:: What you will do ::
Where a record contains an image, leave the image out and print the rest exactly.

:: Record set ::
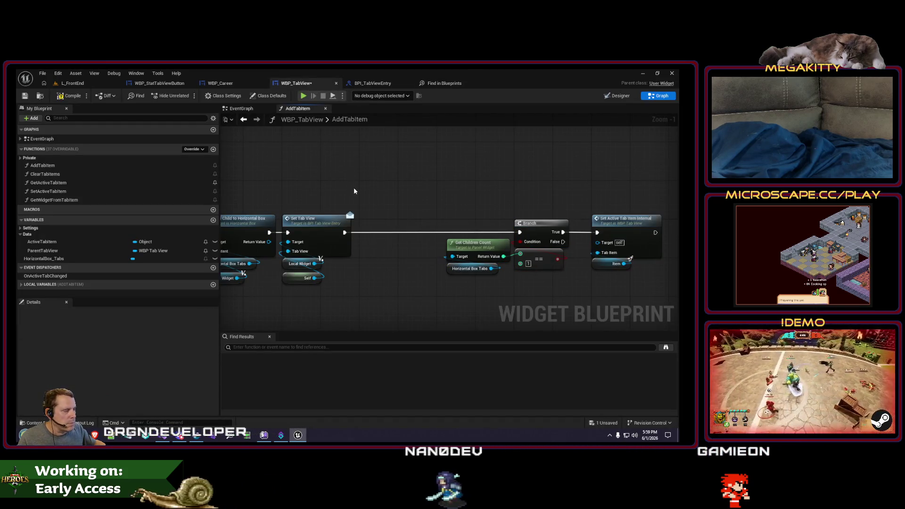
drag(354, 191, 313, 289)
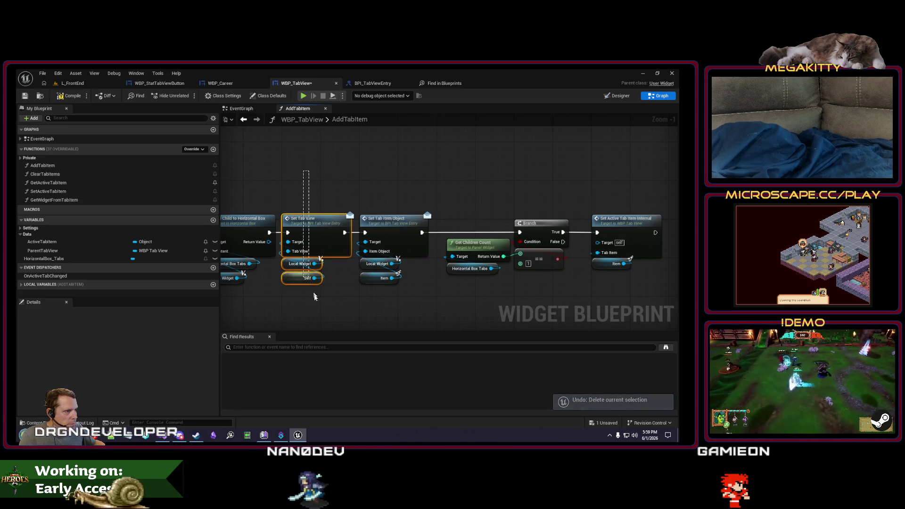
key(Delete)
drag(269, 232, 364, 232)
drag(372, 180, 651, 271)
drag(390, 219, 312, 220)
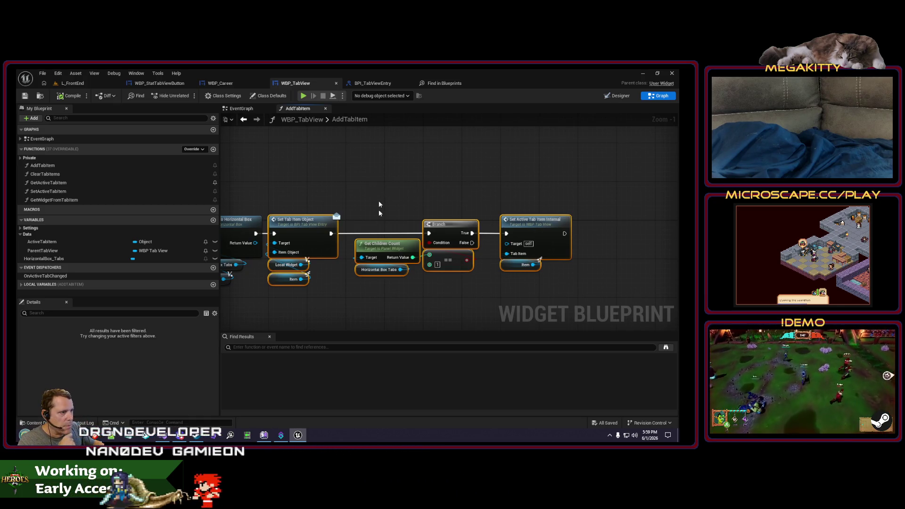
click(483, 85)
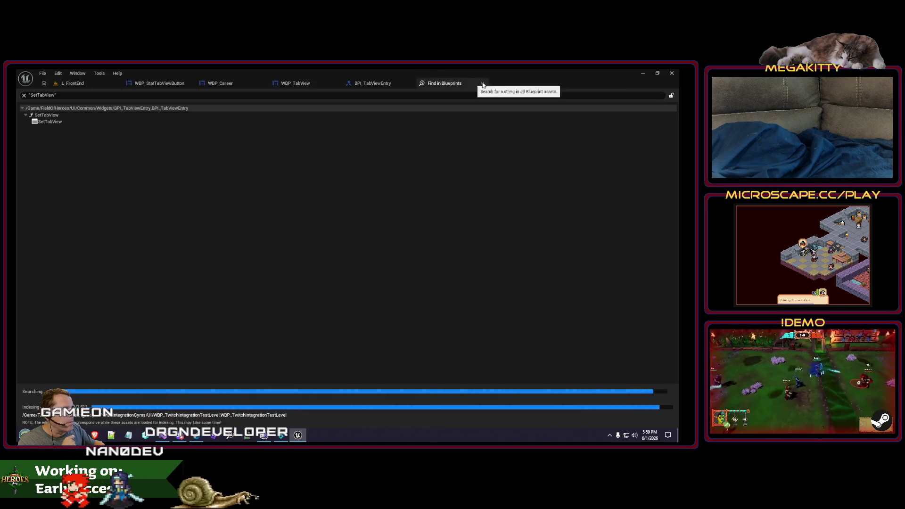
Review the AddTabItem, BPI_TabViewEntry and WBP_StatTabViewButton graphs, ending on the L_FrontEnd level.
click(483, 84)
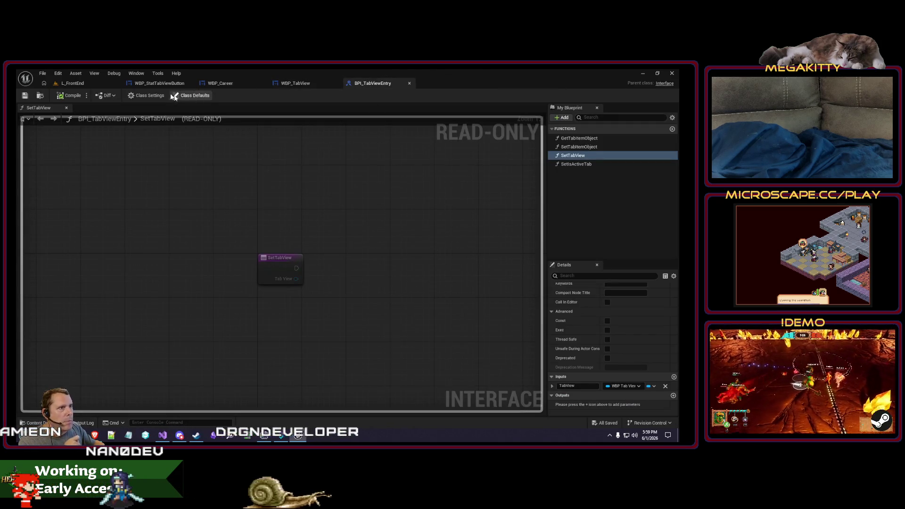
key(ctrl+Tab)
click(241, 83)
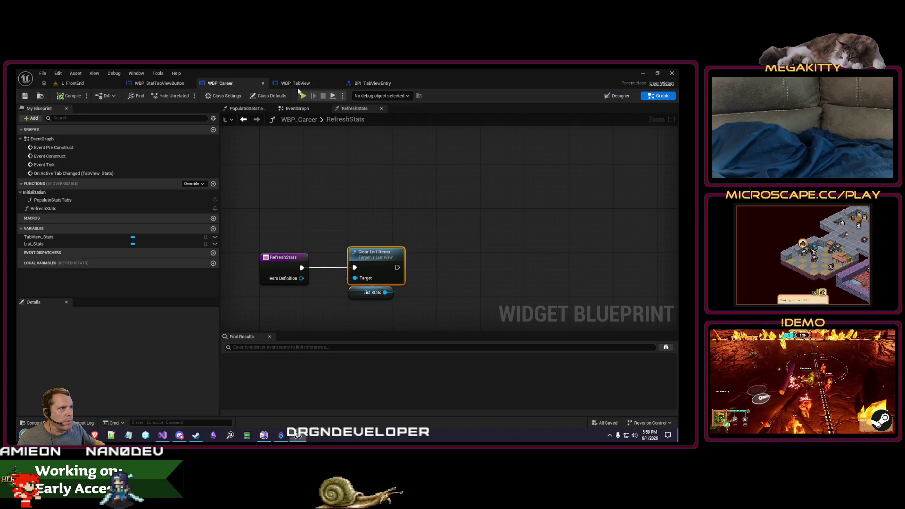
click(296, 84)
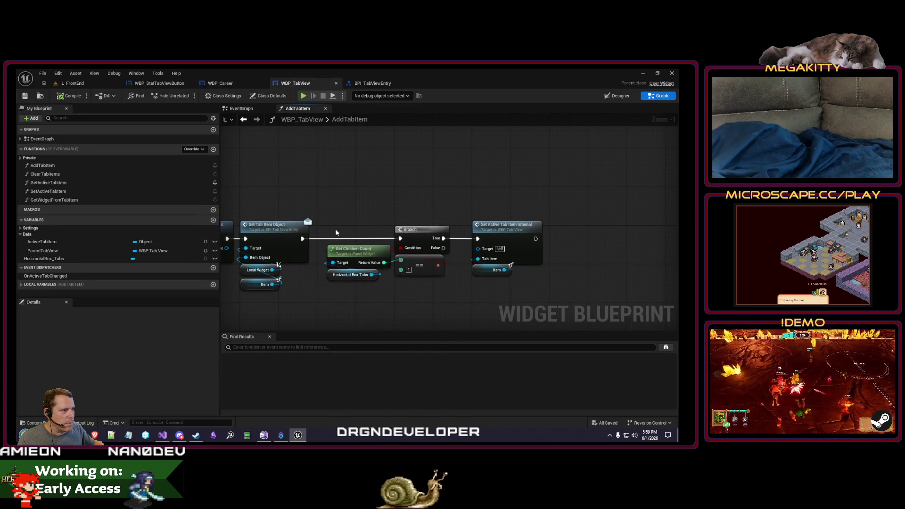
mouse_move(335, 215)
mouse_down()
mouse_move(504, 295)
mouse_move(435, 202)
mouse_up()
click(372, 83)
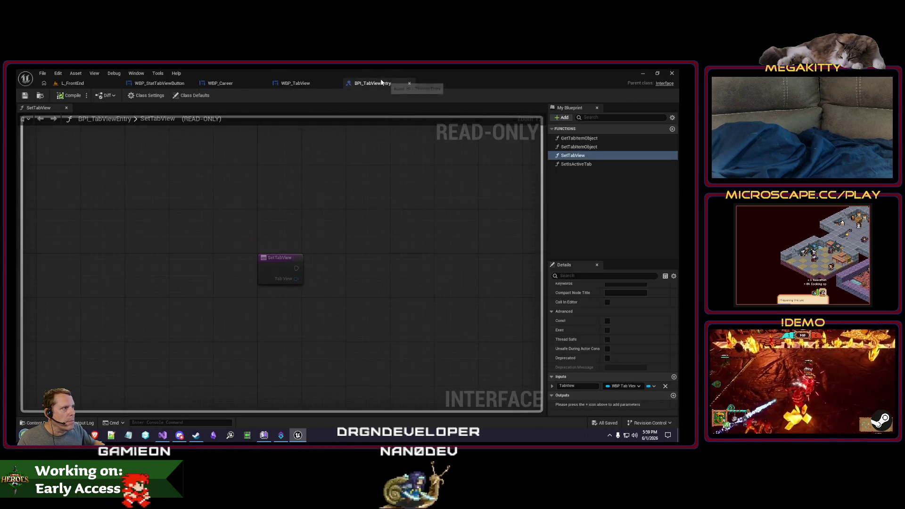
click(309, 83)
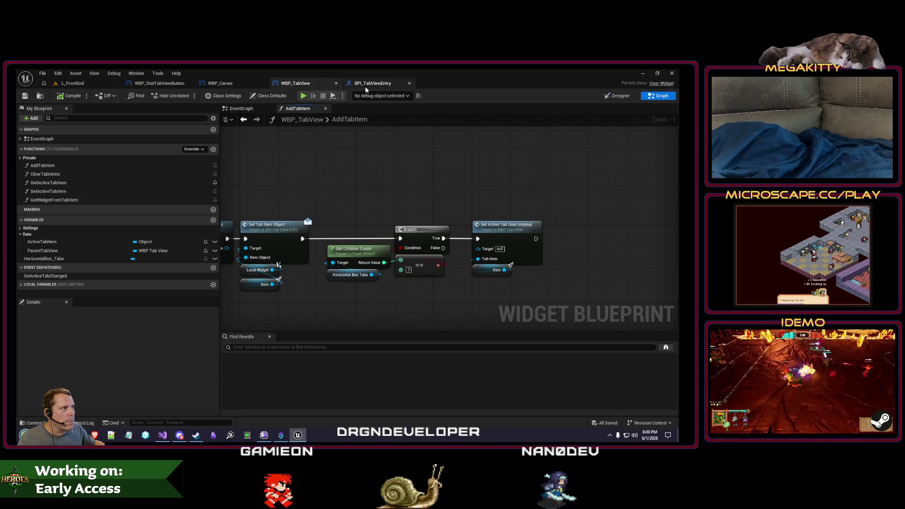
click(372, 83)
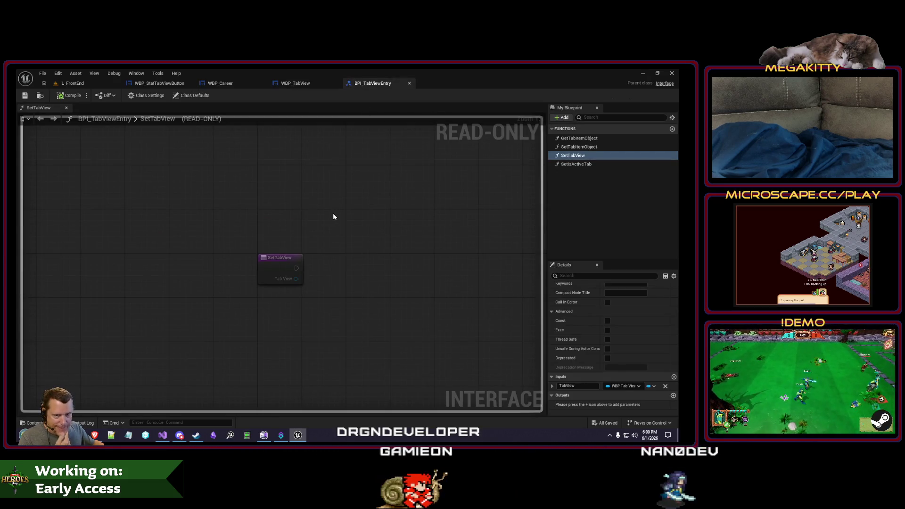
click(304, 83)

:: Output ::
drag(354, 191, 313, 289)
key(Delete)
drag(269, 232, 364, 232)
drag(372, 180, 651, 271)
drag(390, 219, 312, 220)
click(483, 85)
Review the AddTabItem, BPI_TabViewEntry and WBP_StatTabViewButton graphs, ending on the L_FrontEnd level.
click(483, 84)
key(ctrl+Tab)
click(241, 83)
click(296, 84)
mouse_move(335, 215)
mouse_down()
mouse_move(504, 295)
mouse_move(435, 202)
mouse_up()
click(372, 83)
click(309, 83)
click(372, 83)
click(304, 83)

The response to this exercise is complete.